Suas tarefas.
1. Transcreva do artigo sobre o direito à terra o trecho que vai de "Além da violência" a "e mogno, ilegalmente.".
2. Liste os entes aos quais o artigo sobre o direito à terra atribui a responsabilidade comum pelo direito à moradia.
3. Responda, com base no artigo sobre o direito à terra, às perguntas abaixo.
(a) Qual documento assegura o direito à moradia?
(b) Em que mês e ano as moradias da ocupação Terra Prometida foram demolidas?
(c) Qual povo sofreu danos causados pelas empresas madeireiras dos Cameli na década de 1980?

O direito à terra e a criminalização dos movimentos sociais
Artigo assinado por Israel Souza e Evelyn Thaís*
Assegurado pela Constituição Federal de 1988, o direito à moradia é uma responsabilidade comum da União, dos estados e dos municípios. A eles, conforme aponta o texto constitucional, cabe promover programas de construção de moradias e a melhoria das condições habitacionais e de saneamento básico para a população.
Em agosto de 2023, em Rio Branco (capital acreana), mais de 100 moradias que se encontravam em situação irregular foram demolidas, e os moradores foram retirados violentamente do local. Tal situação se deu na ocupação Terra Prometida.
Sob as ordens do governador Gladson Cameli, a força policial foi responsável por despejar mulheres, idosos e crianças. A ação contou com spray de pimenta e máquinas para demolir as humildes moradias, servindo como um reflexo da política do atual governo.
Além da violência em si, algo chama a atenção no episódio. Trata-se do fato de que invasão de terra não é uma prática estranha aos Cameli. Na década de 1980, empresas madeireiras dos Cameli causaram profundos danos ambientais e culturais ao povo Ashaninka do Rio Amônia, para explorar madeiras nobres, principalmente cedro e mogno, ilegalmente.

Dados brutos.

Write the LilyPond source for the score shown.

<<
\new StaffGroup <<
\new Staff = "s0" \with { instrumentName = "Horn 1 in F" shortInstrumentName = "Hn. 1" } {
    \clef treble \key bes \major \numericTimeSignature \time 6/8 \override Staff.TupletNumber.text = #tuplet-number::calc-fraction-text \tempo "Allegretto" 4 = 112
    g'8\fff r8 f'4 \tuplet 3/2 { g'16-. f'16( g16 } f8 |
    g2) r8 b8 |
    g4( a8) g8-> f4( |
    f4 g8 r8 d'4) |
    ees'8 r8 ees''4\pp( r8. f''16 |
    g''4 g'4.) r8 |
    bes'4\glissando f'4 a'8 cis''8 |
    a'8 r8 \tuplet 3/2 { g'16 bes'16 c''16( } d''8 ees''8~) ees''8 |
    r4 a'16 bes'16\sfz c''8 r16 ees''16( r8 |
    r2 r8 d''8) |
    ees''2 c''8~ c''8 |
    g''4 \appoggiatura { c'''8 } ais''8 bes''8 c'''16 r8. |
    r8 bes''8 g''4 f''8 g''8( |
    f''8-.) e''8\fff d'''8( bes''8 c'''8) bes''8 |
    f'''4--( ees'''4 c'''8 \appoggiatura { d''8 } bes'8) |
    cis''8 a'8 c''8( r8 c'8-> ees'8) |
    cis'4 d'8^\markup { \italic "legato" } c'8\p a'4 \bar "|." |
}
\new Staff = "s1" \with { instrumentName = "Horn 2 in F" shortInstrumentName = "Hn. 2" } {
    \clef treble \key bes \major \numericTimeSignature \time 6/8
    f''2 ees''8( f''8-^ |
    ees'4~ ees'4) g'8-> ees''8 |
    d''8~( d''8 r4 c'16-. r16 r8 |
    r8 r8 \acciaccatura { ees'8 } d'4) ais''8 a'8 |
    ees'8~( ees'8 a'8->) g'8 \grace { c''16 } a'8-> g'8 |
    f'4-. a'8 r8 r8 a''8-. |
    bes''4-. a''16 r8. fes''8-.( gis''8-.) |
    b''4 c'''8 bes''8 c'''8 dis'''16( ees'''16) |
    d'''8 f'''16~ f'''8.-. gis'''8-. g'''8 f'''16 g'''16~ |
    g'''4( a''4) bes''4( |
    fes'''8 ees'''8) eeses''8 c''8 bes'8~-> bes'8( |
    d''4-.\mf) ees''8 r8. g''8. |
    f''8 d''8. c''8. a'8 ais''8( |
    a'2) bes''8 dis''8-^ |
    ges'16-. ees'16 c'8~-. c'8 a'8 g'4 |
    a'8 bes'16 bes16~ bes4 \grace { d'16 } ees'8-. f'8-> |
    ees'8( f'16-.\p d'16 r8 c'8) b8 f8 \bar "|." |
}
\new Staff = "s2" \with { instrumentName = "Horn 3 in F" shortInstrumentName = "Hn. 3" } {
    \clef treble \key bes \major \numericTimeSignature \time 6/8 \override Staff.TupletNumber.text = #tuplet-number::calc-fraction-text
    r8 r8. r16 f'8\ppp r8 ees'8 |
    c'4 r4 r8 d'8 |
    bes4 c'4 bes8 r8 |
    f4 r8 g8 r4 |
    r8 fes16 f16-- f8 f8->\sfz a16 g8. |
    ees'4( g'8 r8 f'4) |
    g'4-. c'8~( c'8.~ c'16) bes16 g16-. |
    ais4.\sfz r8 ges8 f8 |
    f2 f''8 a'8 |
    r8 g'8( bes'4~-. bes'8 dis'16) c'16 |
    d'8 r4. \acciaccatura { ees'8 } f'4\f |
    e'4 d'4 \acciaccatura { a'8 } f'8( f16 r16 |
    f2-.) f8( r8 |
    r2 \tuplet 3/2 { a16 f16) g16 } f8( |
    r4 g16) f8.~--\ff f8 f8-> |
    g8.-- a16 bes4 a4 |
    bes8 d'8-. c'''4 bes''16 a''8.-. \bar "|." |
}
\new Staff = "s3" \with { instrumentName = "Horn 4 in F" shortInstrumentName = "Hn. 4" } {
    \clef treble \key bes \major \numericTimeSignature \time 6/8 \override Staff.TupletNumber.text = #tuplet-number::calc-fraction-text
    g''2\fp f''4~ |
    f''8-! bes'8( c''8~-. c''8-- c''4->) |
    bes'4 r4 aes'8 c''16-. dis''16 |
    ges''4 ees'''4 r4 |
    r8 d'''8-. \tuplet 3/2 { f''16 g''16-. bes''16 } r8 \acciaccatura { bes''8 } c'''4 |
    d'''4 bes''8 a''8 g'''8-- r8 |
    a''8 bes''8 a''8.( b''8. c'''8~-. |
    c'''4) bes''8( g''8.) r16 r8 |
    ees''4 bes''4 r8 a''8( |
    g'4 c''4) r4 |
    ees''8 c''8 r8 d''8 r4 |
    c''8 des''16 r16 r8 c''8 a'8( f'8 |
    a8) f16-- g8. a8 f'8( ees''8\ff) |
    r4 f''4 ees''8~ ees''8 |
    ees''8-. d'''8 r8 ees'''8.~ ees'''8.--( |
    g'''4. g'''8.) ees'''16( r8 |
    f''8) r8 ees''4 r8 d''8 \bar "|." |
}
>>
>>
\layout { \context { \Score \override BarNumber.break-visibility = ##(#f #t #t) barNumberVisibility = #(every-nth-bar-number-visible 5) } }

Respostas resolvidas.
1.
Além da violência em si, algo chama a atenção no episódio. Trata-se do fato de que invasão de terra não é uma prática estranha aos Cameli. Na década de 1980, empresas madeireiras dos Cameli causaram profundos danos ambientais e culturais ao povo Ashaninka do Rio Amônia, para explorar madeiras nobres, principalmente cedro e mogno, ilegalmente.

2. União, estados e municípios.

3.
(a) A Constituição Federal de 1988.
(b) Em agosto de 2023.
(c) O povo Ashaninka do Rio Amônia.